**Exercise prompt:**
The material below contains a line with "15, 172, 144)" and a line with "- histologic diagnosis: Renal". Copy exactly those two lines and all lines between them.

**Information provided:**
++++

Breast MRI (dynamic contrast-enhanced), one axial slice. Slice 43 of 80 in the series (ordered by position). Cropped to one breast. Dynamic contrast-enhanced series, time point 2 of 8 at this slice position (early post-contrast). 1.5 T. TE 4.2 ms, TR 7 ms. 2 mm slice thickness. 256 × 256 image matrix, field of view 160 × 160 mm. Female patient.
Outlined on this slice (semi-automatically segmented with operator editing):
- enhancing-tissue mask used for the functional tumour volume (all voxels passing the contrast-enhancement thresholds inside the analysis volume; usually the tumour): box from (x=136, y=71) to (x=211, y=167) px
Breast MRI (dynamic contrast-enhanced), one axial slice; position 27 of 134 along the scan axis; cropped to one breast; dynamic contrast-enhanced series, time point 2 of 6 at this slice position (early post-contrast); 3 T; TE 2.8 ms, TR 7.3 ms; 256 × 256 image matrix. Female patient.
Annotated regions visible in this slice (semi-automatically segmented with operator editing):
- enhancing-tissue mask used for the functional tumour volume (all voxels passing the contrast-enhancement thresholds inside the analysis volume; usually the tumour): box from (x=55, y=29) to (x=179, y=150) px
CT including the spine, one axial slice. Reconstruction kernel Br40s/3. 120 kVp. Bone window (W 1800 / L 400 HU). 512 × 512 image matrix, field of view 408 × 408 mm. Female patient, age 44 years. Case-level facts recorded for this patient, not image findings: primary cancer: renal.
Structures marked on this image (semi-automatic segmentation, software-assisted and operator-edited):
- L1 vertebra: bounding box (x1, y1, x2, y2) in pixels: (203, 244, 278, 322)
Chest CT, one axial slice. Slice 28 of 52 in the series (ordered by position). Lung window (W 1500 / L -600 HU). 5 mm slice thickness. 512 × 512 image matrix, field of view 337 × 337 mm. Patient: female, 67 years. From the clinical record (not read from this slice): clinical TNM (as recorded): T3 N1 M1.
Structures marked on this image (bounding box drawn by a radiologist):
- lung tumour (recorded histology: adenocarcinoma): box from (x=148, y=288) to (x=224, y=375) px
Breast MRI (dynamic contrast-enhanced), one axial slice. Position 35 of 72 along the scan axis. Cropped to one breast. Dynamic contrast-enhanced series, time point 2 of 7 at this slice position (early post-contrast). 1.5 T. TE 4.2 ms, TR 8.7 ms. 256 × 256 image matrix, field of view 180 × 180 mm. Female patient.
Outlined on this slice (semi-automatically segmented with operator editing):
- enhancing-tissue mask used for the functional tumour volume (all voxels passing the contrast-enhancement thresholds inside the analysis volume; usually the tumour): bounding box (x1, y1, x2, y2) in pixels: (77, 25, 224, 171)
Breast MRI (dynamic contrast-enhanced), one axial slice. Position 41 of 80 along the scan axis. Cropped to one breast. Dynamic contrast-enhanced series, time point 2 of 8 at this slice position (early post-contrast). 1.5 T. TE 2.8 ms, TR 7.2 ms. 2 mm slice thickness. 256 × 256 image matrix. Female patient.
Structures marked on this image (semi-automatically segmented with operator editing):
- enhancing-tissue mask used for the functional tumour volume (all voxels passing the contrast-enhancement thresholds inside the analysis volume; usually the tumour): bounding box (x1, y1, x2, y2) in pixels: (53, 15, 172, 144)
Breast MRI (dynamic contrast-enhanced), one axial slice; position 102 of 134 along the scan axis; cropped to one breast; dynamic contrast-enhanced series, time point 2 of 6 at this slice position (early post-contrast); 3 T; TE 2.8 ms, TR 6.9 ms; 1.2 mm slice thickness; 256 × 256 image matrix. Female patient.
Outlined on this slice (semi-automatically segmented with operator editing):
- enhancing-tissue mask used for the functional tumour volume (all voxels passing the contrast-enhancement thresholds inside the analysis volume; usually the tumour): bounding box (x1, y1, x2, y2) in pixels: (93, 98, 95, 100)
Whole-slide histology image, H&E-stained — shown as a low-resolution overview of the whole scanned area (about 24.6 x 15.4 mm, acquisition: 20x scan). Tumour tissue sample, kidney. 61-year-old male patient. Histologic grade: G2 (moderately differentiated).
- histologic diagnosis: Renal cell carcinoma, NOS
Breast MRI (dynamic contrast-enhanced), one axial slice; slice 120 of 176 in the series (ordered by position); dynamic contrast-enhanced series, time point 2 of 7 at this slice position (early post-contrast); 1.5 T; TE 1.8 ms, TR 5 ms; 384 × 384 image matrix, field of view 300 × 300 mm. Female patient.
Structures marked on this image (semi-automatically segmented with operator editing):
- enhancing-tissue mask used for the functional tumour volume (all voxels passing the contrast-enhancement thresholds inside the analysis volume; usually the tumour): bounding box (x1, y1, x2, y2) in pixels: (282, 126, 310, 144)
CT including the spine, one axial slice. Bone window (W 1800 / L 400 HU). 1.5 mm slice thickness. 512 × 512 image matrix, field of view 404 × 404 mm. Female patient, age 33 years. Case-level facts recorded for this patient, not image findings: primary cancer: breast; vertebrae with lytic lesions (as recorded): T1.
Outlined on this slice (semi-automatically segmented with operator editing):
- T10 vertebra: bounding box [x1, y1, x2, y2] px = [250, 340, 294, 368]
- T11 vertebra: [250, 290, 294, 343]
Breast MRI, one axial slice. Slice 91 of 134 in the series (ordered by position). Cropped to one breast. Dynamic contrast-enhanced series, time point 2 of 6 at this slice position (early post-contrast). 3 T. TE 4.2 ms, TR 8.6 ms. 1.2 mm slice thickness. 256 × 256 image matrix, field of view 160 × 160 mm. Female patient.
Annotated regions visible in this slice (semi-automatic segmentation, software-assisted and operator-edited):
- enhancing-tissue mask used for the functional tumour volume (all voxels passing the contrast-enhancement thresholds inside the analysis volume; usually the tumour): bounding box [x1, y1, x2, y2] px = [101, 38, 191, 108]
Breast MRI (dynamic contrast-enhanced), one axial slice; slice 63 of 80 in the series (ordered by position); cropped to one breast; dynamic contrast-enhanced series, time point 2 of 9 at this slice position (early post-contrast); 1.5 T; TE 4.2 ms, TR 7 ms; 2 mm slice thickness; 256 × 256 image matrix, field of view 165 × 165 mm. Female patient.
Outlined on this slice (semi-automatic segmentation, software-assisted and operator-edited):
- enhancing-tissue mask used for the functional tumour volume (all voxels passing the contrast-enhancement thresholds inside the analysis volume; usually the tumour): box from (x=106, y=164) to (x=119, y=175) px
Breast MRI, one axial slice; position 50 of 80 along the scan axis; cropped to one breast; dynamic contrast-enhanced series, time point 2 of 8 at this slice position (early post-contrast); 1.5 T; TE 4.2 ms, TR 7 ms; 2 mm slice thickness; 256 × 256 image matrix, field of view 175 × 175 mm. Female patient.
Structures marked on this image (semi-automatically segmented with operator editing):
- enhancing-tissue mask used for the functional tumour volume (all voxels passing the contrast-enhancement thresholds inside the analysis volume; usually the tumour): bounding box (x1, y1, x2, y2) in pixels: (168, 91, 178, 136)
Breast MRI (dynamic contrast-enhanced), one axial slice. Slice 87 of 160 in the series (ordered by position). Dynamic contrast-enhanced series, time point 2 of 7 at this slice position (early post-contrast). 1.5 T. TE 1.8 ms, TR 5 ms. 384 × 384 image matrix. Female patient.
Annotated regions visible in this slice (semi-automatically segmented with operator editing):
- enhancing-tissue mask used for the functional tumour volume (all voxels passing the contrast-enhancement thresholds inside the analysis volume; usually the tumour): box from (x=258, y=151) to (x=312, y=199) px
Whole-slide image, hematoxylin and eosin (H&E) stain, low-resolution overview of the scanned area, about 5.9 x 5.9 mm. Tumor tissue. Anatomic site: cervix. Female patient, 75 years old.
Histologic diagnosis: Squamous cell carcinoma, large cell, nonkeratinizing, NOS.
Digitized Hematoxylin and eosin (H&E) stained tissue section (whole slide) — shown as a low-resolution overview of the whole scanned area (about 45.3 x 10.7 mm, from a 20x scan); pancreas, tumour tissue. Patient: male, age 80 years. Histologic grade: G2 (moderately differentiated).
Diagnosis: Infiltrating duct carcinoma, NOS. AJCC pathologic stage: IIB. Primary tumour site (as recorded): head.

++++

**Your solution:**
- enhancing-tissue mask used for the functional tumour volume (all voxels passing the contrast-enhancement thresholds inside the analysis volume; usually the tumour): bounding box (x1, y1, x2, y2) in pixels: (53, 15, 172, 144)
Breast MRI (dynamic contrast-enhanced), one axial slice; position 102 of 134 along the scan axis; cropped to one breast; dynamic contrast-enhanced series, time point 2 of 6 at this slice position (early post-contrast); 3 T; TE 2.8 ms, TR 6.9 ms; 1.2 mm slice thickness; 256 × 256 image matrix. Female patient.
Outlined on this slice (semi-automatically segmented with operator editing):
- enhancing-tissue mask used for the functional tumour volume (all voxels passing the contrast-enhancement thresholds inside the analysis volume; usually the tumour): bounding box (x1, y1, x2, y2) in pixels: (93, 98, 95, 100)
Whole-slide histology image, H&E-stained — shown as a low-resolution overview of the whole scanned area (about 24.6 x 15.4 mm, acquisition: 20x scan). Tumour tissue sample, kidney. 61-year-old male patient. Histologic grade: G2 (moderately differentiated).
- histologic diagnosis: Renal cell carcinoma, NOS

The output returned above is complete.